KUR'AN'IN ÖZELLİKLERİ
(14. YAZI)
Kuran'ın  kitap haline getirilmesi, Müslümanların onu anlamaları  üzerinde olumlu hiçbir bir tesir meydana getirmemiştir.
 Allah Resulü (a.s)dan üç asır sonra derlenen uydurma rivayetler bile inananların itikadi ve ameli hayatlarında Allah'ın mesajından daha etkili olmuşlardır.
Bugün dahi normal kitap formuna sokulan ve  sıradan bir kitap haline getiren Kur'an'ın kütüphanelerde,
 bilgisayarlarda, cep  telefonlarında kısaca her yerde olmasına rağmen, yine de çok az sayıdaki vahiy ehli muvahhidin  sinesinde gerçek anlamda muhafaza edilmektedir.
Yani Kur'an'ın iki kapak arasına alınması onun gücünü sınırlamaktan başka bir işe yaramamıştır. 
Dolayısıyla Allah tarafından tezekkür, tedebbür, taakkul, tefekkür edilmek için indirilen vahiy   okuyucu için kaleme alınan  yazılı bir metin haline gelmemeliydi. 
 Bu açıdan bakıldığında ilahi mesajlara metin- kitap denmesi geleneksel olarak yazıya  aktarılmış olmalarından dolayı olsa da  terimlerin tam anlamıyla  metin oldukları söylenemez.

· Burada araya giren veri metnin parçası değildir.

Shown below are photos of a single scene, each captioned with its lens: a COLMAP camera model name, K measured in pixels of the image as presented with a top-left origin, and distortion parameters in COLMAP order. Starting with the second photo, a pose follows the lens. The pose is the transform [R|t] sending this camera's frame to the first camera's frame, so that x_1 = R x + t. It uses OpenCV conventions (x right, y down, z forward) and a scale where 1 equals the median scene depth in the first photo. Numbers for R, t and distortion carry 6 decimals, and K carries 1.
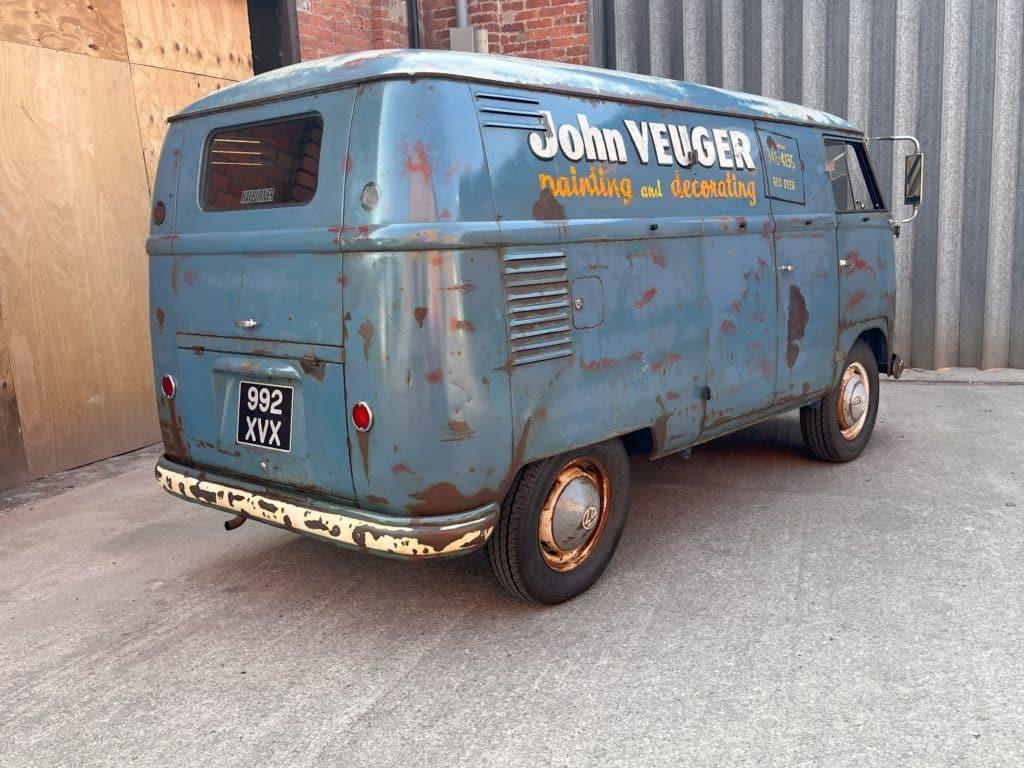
lens RADIAL K [[949.6, 0, 512.0], [0, 949.6, 384.0], [0, 0, 1]] dist [0.059507, -0.073651]
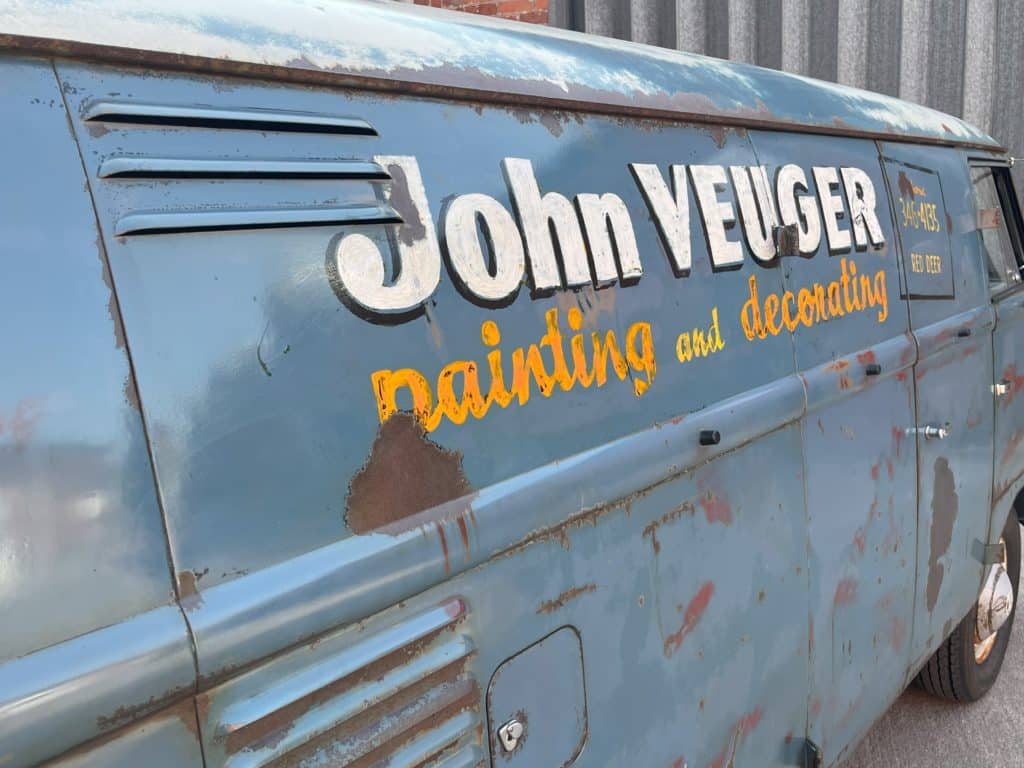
lens RADIAL K [[949.6, 0, 512.0], [0, 949.6, 384.0], [0, 0, 1]] dist [0.059507, -0.073651]
pose [[0.999273, -0.006928, 0.037477, 0.051739], [0.006137, 0.999757, 0.021183, -0.187727], [-0.037614, -0.020937, 0.999073, 0.589313]]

Bir zamanlar kayda geçirilmiş olmaları ve  elimizde yazılı bir kitap
(mushaf)  olarak  tutuyor olmamız onları tam anlamıyla metin saymamız için kesinlikle yeterli değildir.
Yine sözlü kültürlerde bir ifadenin veya kelimenin farklı yerlerde farklı biçimlerde ifade edilmesi normal karşılanan bir durumdur ve bir çelişki değildir.

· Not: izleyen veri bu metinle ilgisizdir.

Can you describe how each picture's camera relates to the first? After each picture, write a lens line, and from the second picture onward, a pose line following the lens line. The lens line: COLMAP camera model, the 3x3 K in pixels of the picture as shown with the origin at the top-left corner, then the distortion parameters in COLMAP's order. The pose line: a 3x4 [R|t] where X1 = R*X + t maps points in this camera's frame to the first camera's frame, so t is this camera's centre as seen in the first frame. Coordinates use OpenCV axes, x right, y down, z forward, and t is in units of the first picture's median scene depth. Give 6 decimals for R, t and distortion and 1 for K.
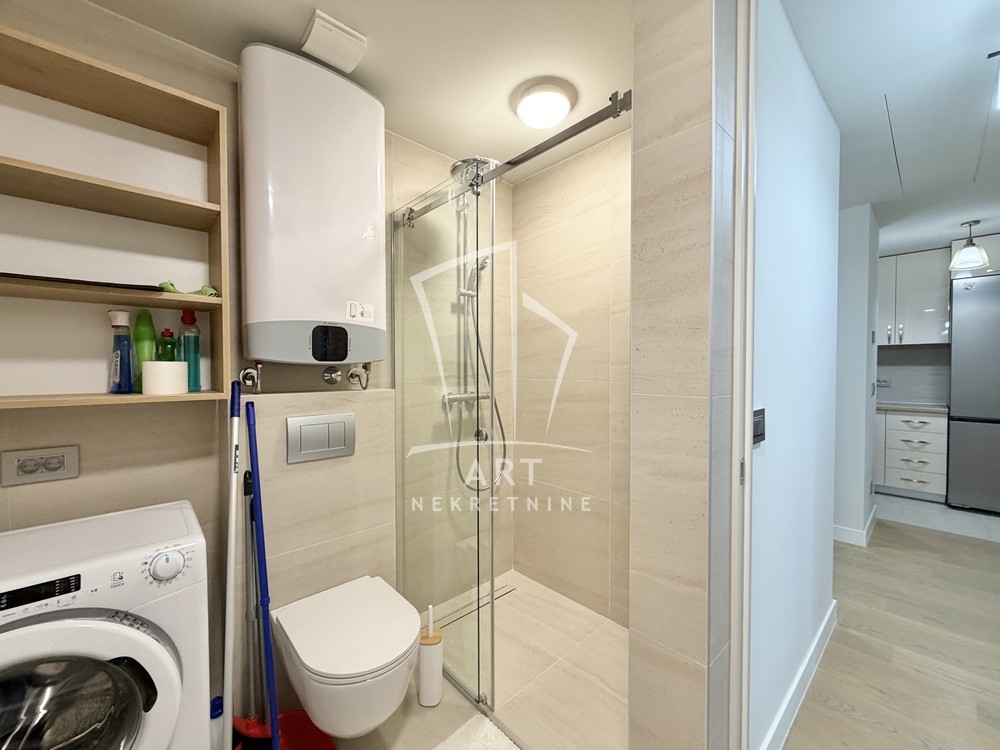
lens RADIAL K [[399.3, 0, 498.1], [0, 399.3, 376.4], [0, 0, 1]] dist [0.003246, 0.000058]
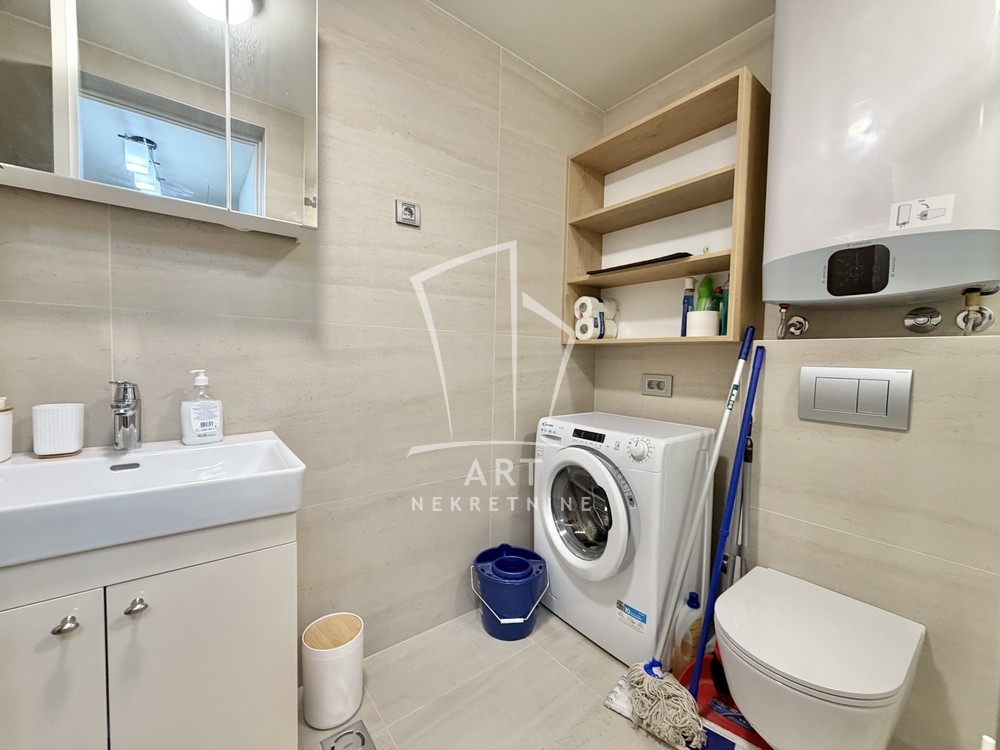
lens RADIAL K [[399.3, 0, 498.1], [0, 399.3, 376.4], [0, 0, 1]] dist [0.003246, 0.000058]
pose [[-0.083064, 0.044430, -0.995553, 0.433484], [-0.044159, 0.997860, 0.048217, 0.119508], [0.995565, 0.047968, -0.080924, 0.432958]]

Anlatılmak istenen muhteva aynı olduğu sürece ifadeler, kelimesi kelimesine söylenmeyebilir.
 O halde, Kuran'da yer alan konuyla ilgili farklı ifade  biçimleri bu minvalde  değerlendirilebilir.  mesela, 
Kur'an'ı Mübin'de insanın yaratılışı ile ilgili ayetlerde, insanın hammaddesi olarak su,  (Enbiya- 30) çamur,
 (En'am-2 Âraf- 12; Secde 17; Sâd- 71, 70;  İsra- 61) toprak,( Necim- 32; Tâhâ- 55) çamur, tinin lézibin
( Saffat- 11) değişmiş cıvık balçık= hamain mesnun (Hicr- 26, 28, 33) çamur süzmesi= süleletin min tinin (Müminün- 12 )ateşte pişmiş gibi kuru çamur= salsalin kel fahhar
( Rahman- 14) gibi birbirinden farklı kavramlara rastlanmaktadır.
 Halbuki bunlar aynı maddenin  çeşitli şekillerde  ifade edilmesinden başka bir şey değildir.

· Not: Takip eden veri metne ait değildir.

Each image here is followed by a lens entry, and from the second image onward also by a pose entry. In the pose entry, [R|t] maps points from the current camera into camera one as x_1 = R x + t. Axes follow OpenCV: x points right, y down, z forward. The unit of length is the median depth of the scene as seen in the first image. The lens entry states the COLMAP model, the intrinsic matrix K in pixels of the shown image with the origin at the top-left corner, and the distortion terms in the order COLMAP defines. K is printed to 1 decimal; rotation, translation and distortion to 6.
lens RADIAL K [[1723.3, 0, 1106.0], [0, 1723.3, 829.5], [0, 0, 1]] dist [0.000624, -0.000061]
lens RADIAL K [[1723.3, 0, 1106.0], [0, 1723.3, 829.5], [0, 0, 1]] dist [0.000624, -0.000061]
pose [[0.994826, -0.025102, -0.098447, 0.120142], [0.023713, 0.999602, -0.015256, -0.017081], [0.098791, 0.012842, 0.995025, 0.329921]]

Sözlü kültür sahibine zengin bir konuşma alanı  açar.
 Yine Musa (a.s) ın âsasının yılana dönüşmesi  Kur'an da farklı kelimelerle ifade edilmektedir. Âsanın yılana dönüşmesi bir yerde "hayye" (Tâhâ- 20) bir yerde "su'ban"( Şuara- 32) başka bir yerde de "cân"  (Kasas-31) olarak geçmektedir.
 Örnekleri çoğaltmak mümkündür.
 Dolayısıyla çelişkili gibi görünen bu ifade  biçimleri aynı muhtevanın farklı kelimelerle  açıklanmasından başka bir şey değildir ve bu durum sözlü kültürün insanına yabancı değildir. Nitekim, Kur'an'ın muarızları tarafından  Kur'an'a gölge düşürmek veya onda çelişkili ifadeler olduğunu ispat etmek için bu ifadelerin  delil  olarak öne sürüldüğüne dair bir haber gelmemiştir.
 Özet olarak Kur'an'ın sözlü kültür ortamında yaşayan insanlara konuşma dilinin özelliklerine göre indirilmiş  bir vahiy olup,  yazı dilinin konuları sistematik bir şekilde ele alan bir kitap asla değildir.